Transcribed page contents

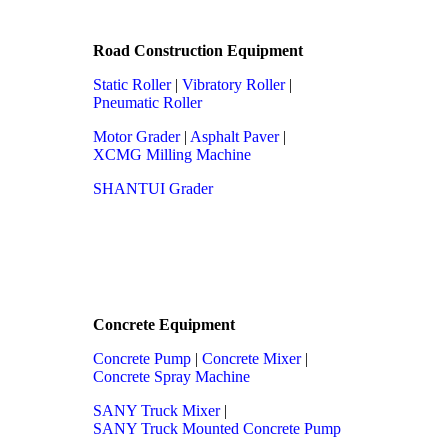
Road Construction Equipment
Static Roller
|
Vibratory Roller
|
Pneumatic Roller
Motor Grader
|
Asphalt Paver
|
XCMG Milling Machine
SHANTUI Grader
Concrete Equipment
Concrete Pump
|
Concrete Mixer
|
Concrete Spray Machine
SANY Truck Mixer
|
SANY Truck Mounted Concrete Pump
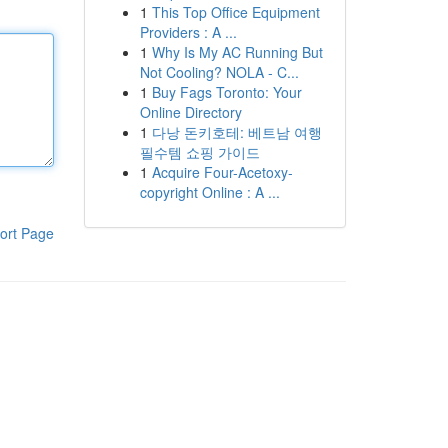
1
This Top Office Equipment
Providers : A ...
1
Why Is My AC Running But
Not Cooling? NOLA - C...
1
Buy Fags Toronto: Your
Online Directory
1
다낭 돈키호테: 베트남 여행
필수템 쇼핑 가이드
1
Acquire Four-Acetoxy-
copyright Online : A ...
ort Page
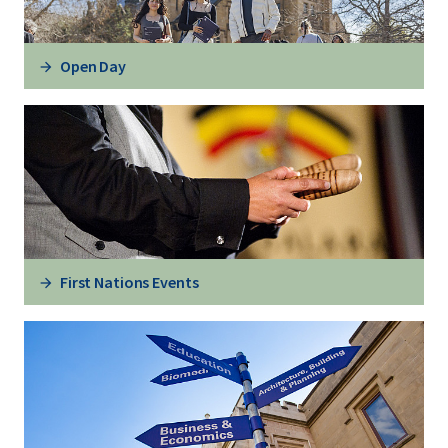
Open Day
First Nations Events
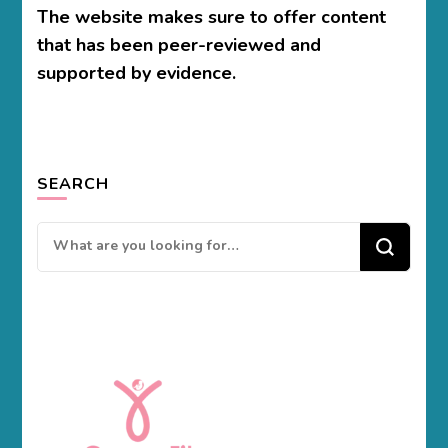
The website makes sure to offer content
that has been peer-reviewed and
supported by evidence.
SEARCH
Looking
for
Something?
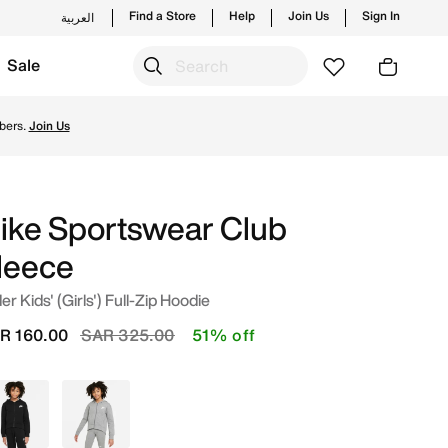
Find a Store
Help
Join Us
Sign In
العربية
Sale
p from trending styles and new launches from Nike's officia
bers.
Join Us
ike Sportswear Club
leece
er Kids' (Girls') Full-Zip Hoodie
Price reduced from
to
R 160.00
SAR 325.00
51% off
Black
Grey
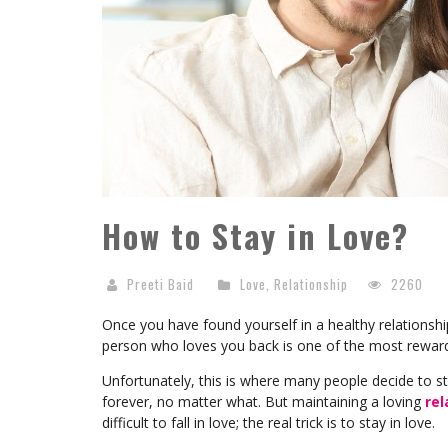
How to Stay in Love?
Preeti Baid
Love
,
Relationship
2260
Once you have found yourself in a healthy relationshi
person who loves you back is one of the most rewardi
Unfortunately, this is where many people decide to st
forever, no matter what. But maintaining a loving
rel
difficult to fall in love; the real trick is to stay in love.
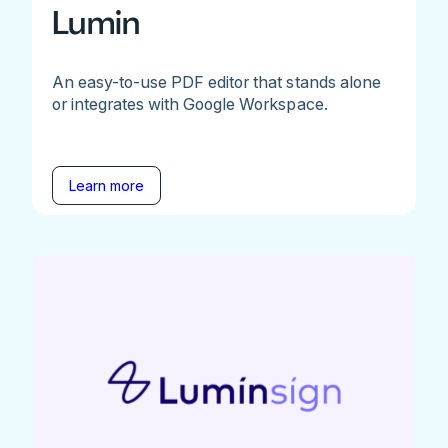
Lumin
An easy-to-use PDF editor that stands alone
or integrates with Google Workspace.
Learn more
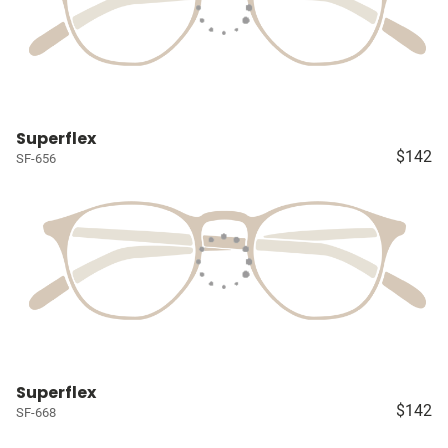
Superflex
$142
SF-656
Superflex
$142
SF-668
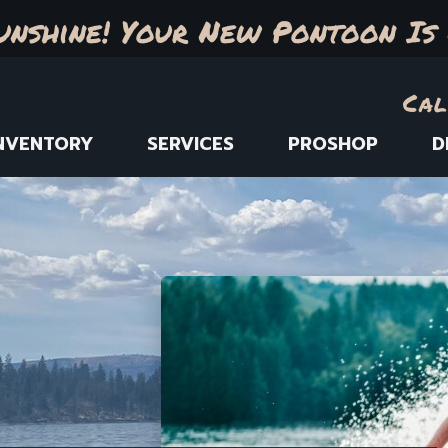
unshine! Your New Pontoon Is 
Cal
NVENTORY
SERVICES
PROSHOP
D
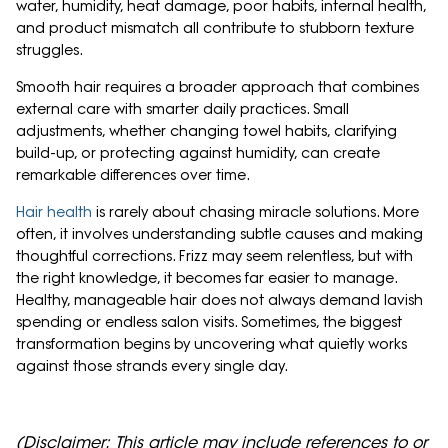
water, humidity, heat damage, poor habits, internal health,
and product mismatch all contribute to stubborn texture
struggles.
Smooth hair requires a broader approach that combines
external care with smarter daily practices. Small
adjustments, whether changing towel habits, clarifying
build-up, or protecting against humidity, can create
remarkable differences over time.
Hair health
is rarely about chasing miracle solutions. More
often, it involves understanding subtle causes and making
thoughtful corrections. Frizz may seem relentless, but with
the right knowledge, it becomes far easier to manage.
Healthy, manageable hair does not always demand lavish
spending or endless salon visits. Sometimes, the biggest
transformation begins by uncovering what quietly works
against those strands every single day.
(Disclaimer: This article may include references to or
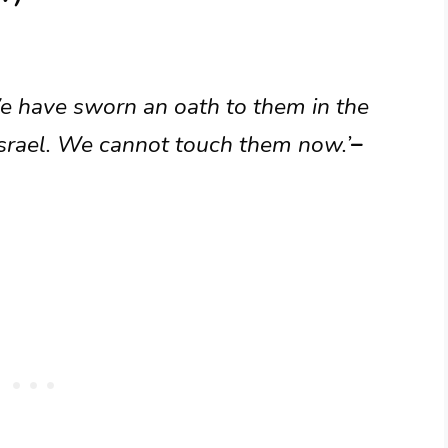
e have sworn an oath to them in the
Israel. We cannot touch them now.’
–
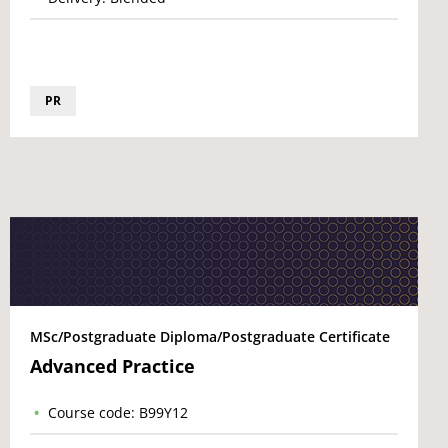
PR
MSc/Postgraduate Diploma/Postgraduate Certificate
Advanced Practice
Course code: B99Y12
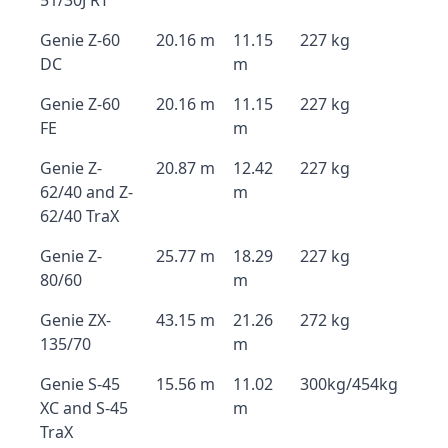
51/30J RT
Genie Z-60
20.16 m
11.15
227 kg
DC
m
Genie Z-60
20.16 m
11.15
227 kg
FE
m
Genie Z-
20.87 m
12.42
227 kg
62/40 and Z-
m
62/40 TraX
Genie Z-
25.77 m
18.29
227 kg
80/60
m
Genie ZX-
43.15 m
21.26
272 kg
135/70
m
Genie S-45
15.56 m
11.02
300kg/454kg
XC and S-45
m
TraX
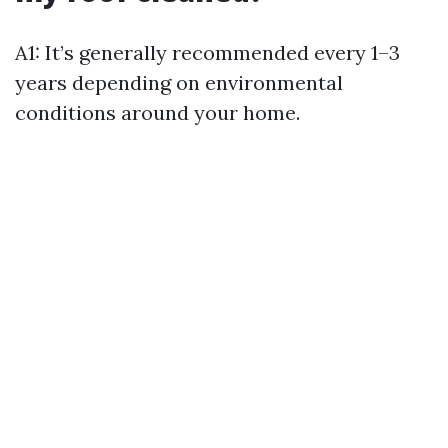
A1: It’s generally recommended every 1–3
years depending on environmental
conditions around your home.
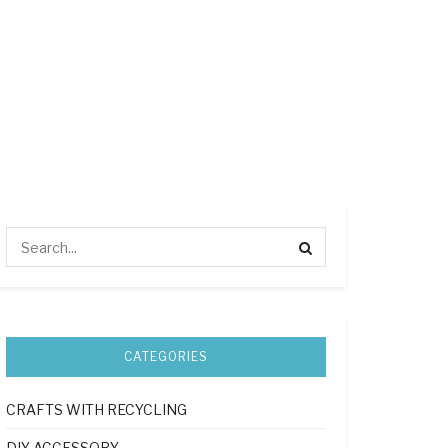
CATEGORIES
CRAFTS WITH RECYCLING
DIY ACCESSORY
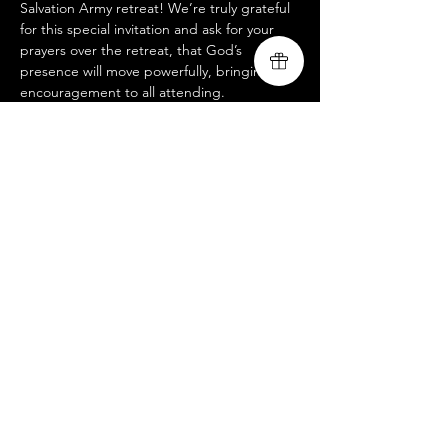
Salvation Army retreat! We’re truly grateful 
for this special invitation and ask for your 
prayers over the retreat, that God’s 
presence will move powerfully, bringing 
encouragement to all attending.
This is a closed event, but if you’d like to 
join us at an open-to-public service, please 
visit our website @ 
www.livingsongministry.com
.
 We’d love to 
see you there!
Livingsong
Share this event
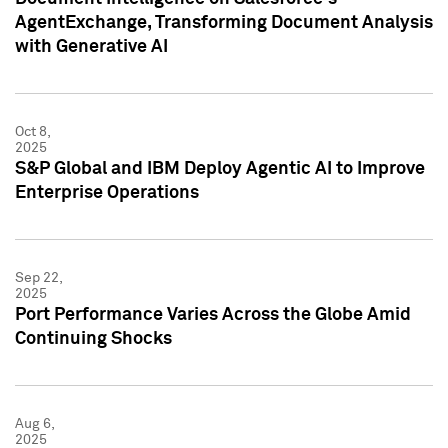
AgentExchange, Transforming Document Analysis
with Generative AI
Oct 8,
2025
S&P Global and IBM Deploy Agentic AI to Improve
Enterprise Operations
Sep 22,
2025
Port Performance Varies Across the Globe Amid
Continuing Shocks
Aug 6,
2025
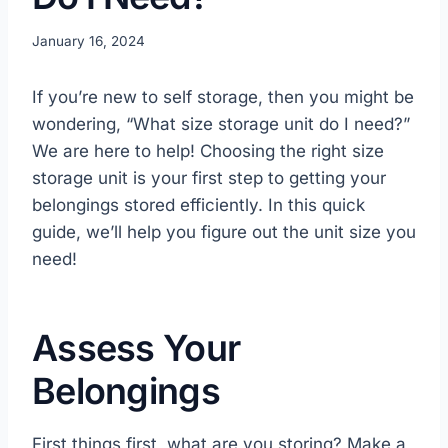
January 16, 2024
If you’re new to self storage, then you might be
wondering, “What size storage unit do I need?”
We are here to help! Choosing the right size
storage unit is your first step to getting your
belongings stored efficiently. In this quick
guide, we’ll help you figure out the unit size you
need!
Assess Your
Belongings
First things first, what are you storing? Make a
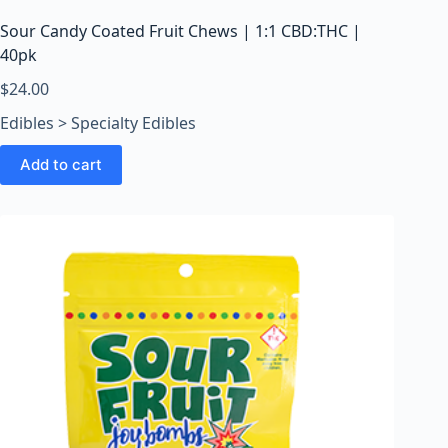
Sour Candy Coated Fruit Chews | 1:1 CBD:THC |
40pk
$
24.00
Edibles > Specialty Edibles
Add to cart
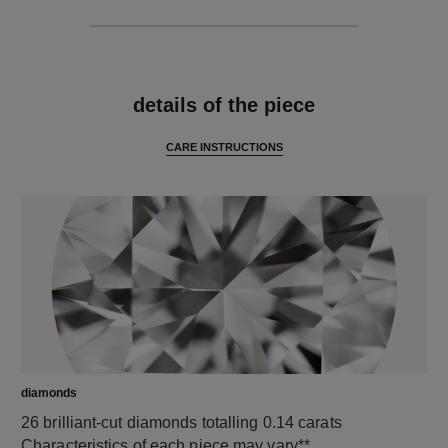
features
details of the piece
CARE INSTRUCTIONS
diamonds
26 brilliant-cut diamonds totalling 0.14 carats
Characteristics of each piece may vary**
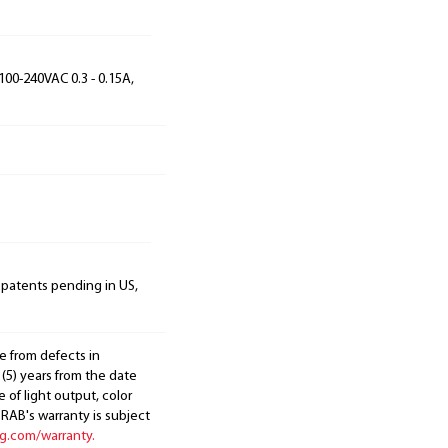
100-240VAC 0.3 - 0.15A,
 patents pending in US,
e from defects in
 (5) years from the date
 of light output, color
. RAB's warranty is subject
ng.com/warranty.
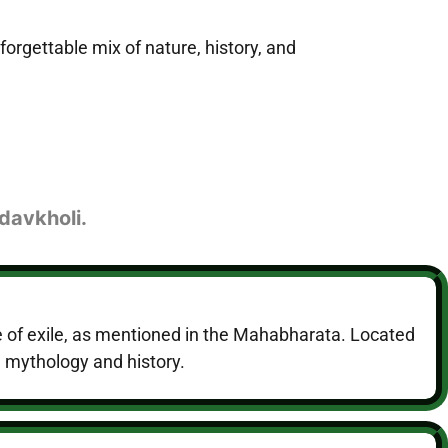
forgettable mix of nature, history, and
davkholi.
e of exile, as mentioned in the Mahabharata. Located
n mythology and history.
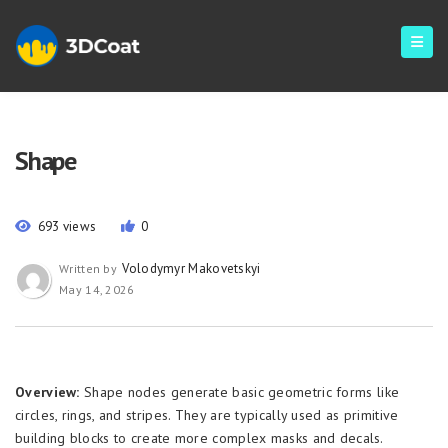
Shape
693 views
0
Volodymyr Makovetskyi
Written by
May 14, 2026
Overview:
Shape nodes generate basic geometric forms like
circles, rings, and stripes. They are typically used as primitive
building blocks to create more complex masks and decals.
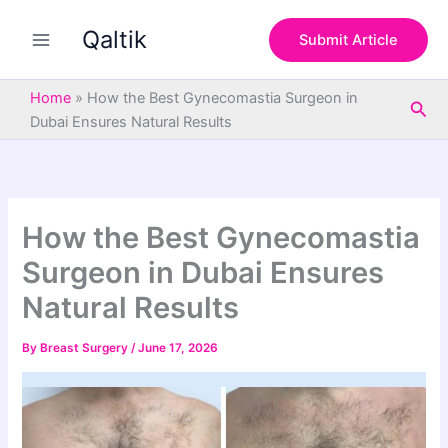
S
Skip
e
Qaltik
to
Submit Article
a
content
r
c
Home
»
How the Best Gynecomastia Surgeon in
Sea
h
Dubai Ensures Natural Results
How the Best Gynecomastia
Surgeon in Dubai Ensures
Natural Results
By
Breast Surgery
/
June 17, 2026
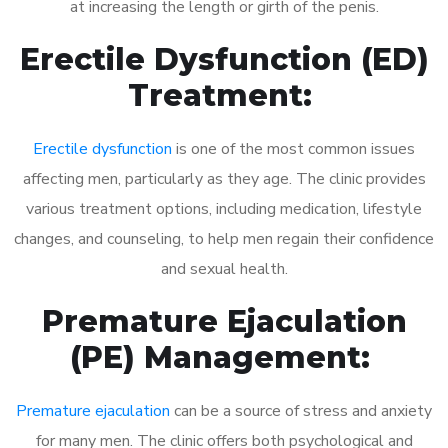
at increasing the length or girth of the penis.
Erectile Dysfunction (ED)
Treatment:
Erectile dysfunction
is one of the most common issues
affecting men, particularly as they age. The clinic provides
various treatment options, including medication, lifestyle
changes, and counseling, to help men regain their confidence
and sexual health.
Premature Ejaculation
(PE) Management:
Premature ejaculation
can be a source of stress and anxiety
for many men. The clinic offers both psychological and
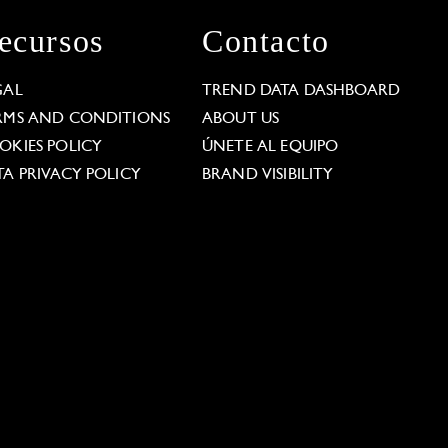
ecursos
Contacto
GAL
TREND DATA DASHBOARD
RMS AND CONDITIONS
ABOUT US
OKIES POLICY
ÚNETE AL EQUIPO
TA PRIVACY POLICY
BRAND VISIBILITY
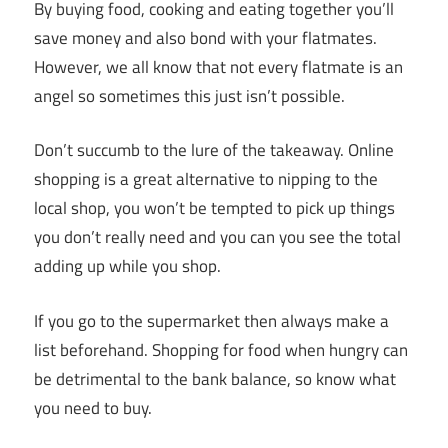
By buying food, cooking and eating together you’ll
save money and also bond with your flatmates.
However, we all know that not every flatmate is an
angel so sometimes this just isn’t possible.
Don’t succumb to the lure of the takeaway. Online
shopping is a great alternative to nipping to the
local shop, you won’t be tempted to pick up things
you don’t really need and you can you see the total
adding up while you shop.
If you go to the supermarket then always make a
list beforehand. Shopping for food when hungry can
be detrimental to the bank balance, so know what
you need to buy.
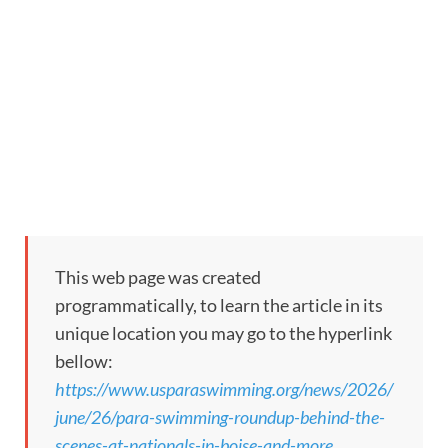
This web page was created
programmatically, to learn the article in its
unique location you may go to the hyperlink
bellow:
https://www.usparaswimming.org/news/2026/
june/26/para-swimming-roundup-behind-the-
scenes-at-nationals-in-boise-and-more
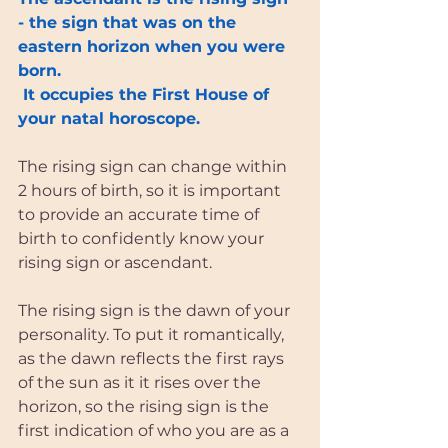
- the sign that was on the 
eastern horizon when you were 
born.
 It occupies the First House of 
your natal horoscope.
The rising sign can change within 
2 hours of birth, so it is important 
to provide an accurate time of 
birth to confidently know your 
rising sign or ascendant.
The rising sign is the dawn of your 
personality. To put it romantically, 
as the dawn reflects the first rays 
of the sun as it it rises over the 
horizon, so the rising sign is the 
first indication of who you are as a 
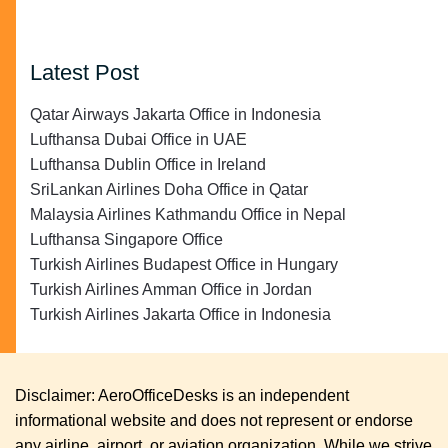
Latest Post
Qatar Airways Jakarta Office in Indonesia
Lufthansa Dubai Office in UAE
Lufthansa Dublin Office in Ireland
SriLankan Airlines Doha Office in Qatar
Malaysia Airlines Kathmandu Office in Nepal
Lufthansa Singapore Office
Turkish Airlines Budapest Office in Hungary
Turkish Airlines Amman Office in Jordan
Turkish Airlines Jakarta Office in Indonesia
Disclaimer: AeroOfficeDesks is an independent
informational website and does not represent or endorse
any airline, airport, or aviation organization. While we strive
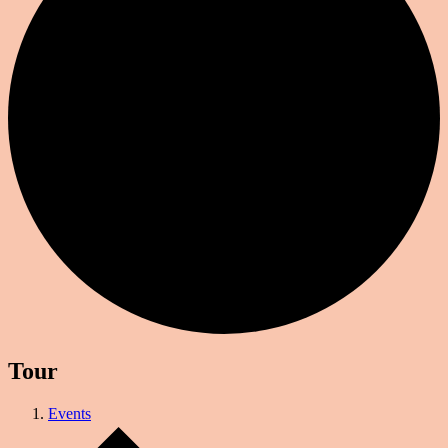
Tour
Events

### Task statement
Which lines in the data hold the string "need"? Copy each of them.

### Task result
wondering, “What size storage unit do I need?”
need!
you don’t really need and you can you see the total
you need to buy.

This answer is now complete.